Raw

 Sometimes I just feel so raw. Without skin. Without a center. It happens around people I know and love. It doesn't often make sense. It's a sense of lonely disconnection. I felt it last night at book club. So many thoughts about the book but then here we are in a tiny corner of a bar and it's hard to get a word in edge wise. Is this real? Why do I feel like I have to interrupt to say anything? 

It's no one's fault and everyone there is wonderful. So, what's my deal? 

I feel unable to articulate all the thoughts I wanted to share and the sheer volume of what we are not saying feels so heavy and burdensome. 

It's just stuff in my head. Like maybe try being lighter and more joyful or just say what you want to say, I did try. 

I ordered a ginger beer which was sweet and delicious but these hole filled spaces in my psyche are exactly what I crave to fill with a glass of wine or two, yes definitely two. 

There are these energies swirling inside and then I can tell it's blocking connection which I then am self-conscious of and connection is indeed blocked. 

Wine wouldn't really have helped. It would have juiced me up a bit but I know the pain I was feeling underneath would only scream for more of it. I would have ordered two drinks for sure. Then, when I got home I would have rummaged around the kitchen for something sweet or salty or both. I would have sat on the couch with food and scrolled Facebook or Instagram.  And, then.. then I would have gone to bed feeling vaguely guilty. 

Guilty that book club someone became a drinking and eating splurge instead of book club. The numbing would have worked and I am none the wiser. 

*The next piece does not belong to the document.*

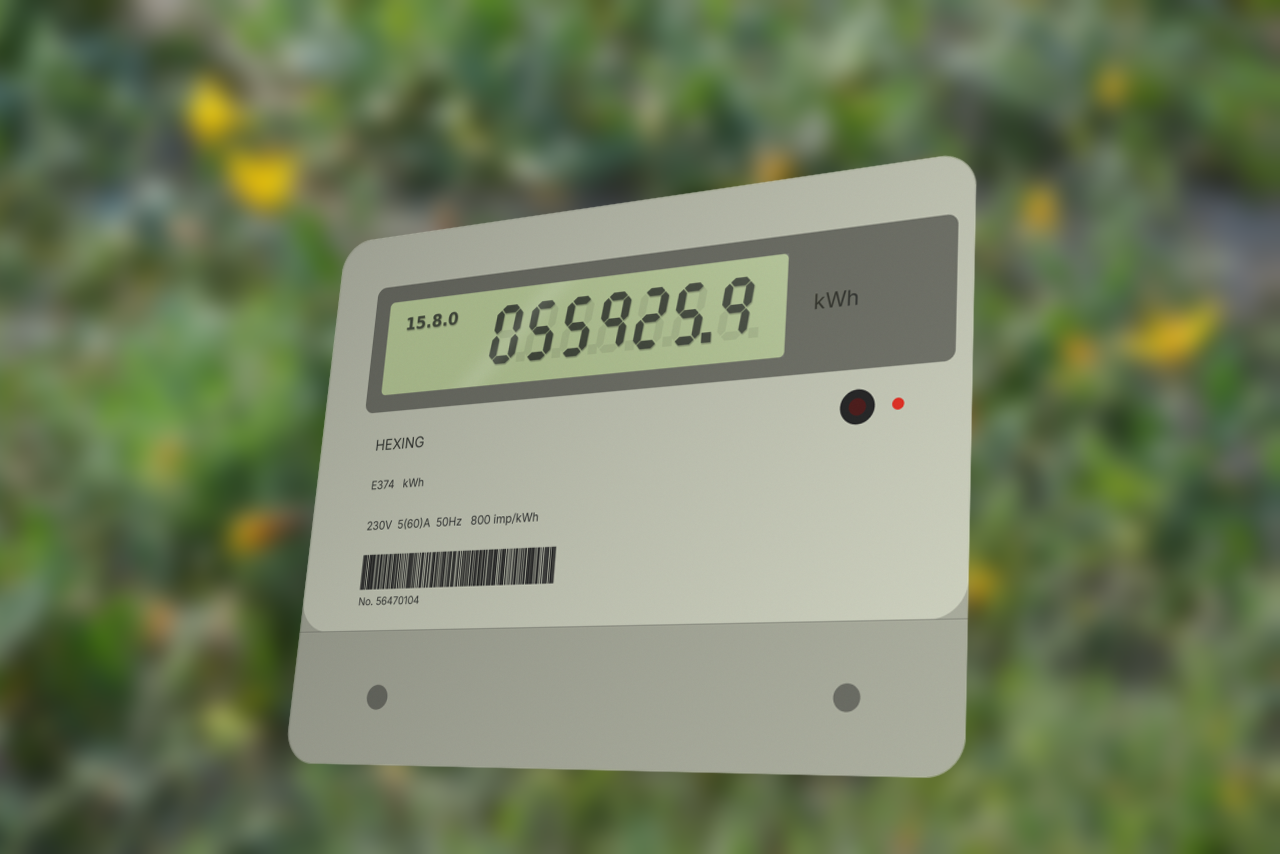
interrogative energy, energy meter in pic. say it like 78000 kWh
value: 55925.9 kWh
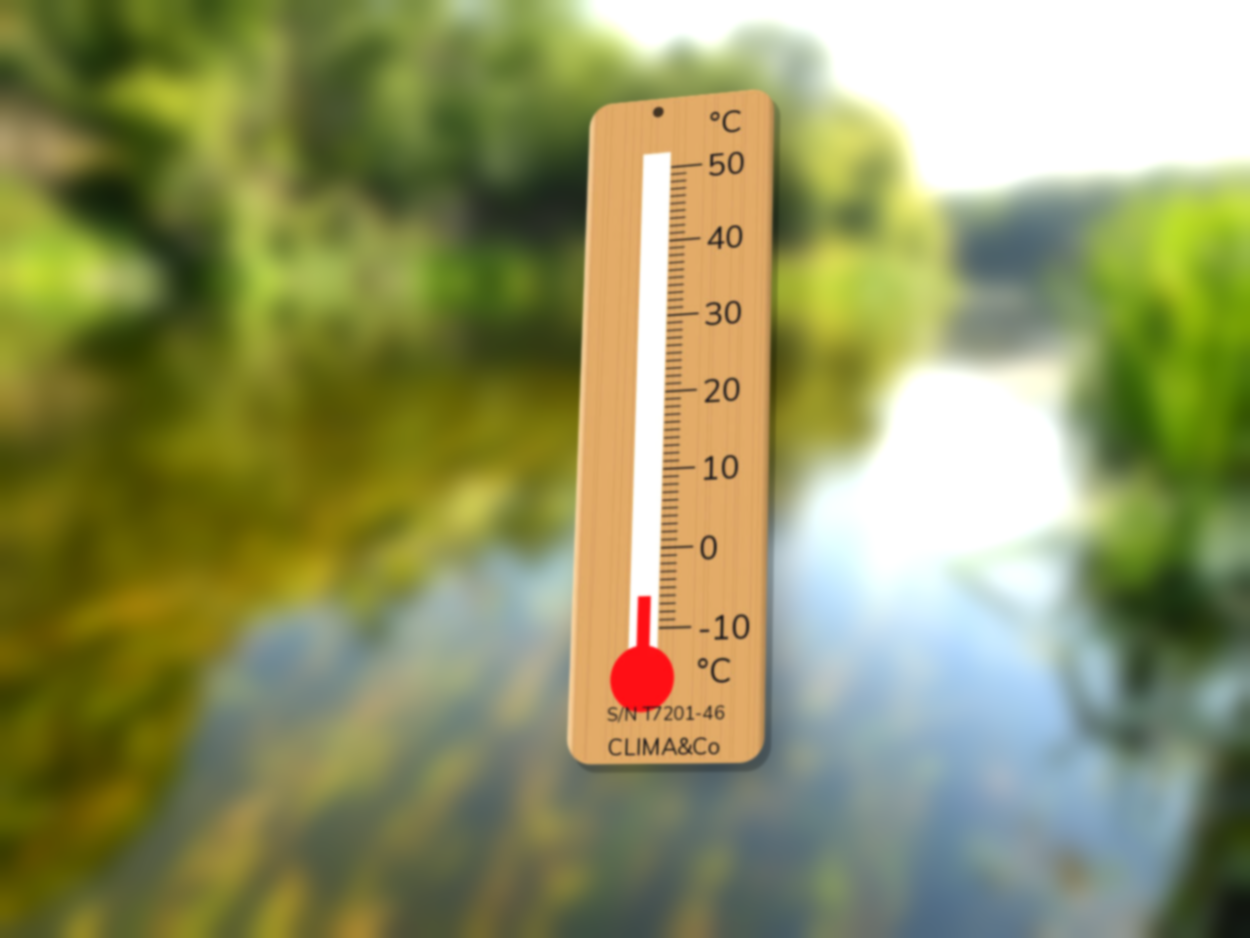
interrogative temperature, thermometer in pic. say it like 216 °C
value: -6 °C
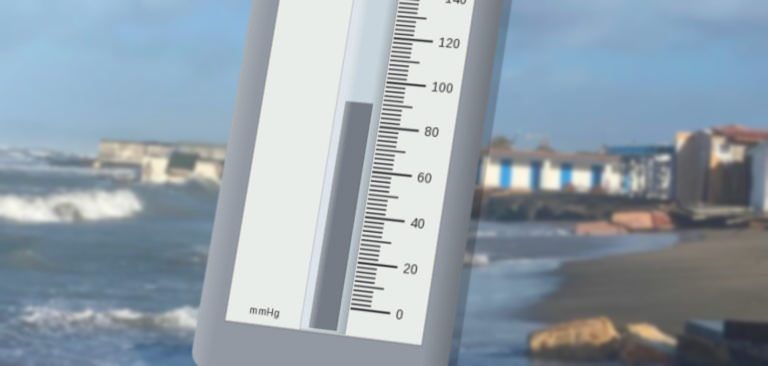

Instead, I drank a lot of ice cold water at the bar from a carafe that no one paid much attention to. I slipped my fingers into salted marcona almonds and pricked at least four chartreuse green olives with a citrusy flavor. I tried to listen and share as we all moved away from the book and towards our own lives. 

Our high school children, our teens, and daughters. 

I came home to my own teens. Zealand wanted a white shirt for homecoming game. I went to Target with Avery. I came home with a shirt that had a pocket. I forgot he hates pockets. It turns out they are supposed to wear black. 

His app on his phone isn't working for his football and homecoming dance tickets. We shared tense words. I am tired, so tired. 

He wants to go to the dance with friends I don't know. Not the friends whose parents I know. I would feel so much better if he and we had plans. Life feels okay then. There is so much security in that. I am not even sure if he has real plans or real friends for that matter. 

Back to raw. It's life. It's ordinary.  Book clubs. Trying to share ideas, trying to share recognizable snippets from our own lives. To illuminate what we read. To say something about our own minds and thoughts. To be seen. To see. To understand. How is Zealand doing someone asks. 

I say fine. And, yet so much underneath, raw. It's lonely. It's lonely until you make a story. But even stories can feel like only stories. Can they be trusted. Stories of ourselves and our loved ones can feel lonely too. They cause us to compare and wonder if we have also have such a nice story too. And so on.

I thought of this as I swirled the last bit of sweet from the ice cubes in my tall glass.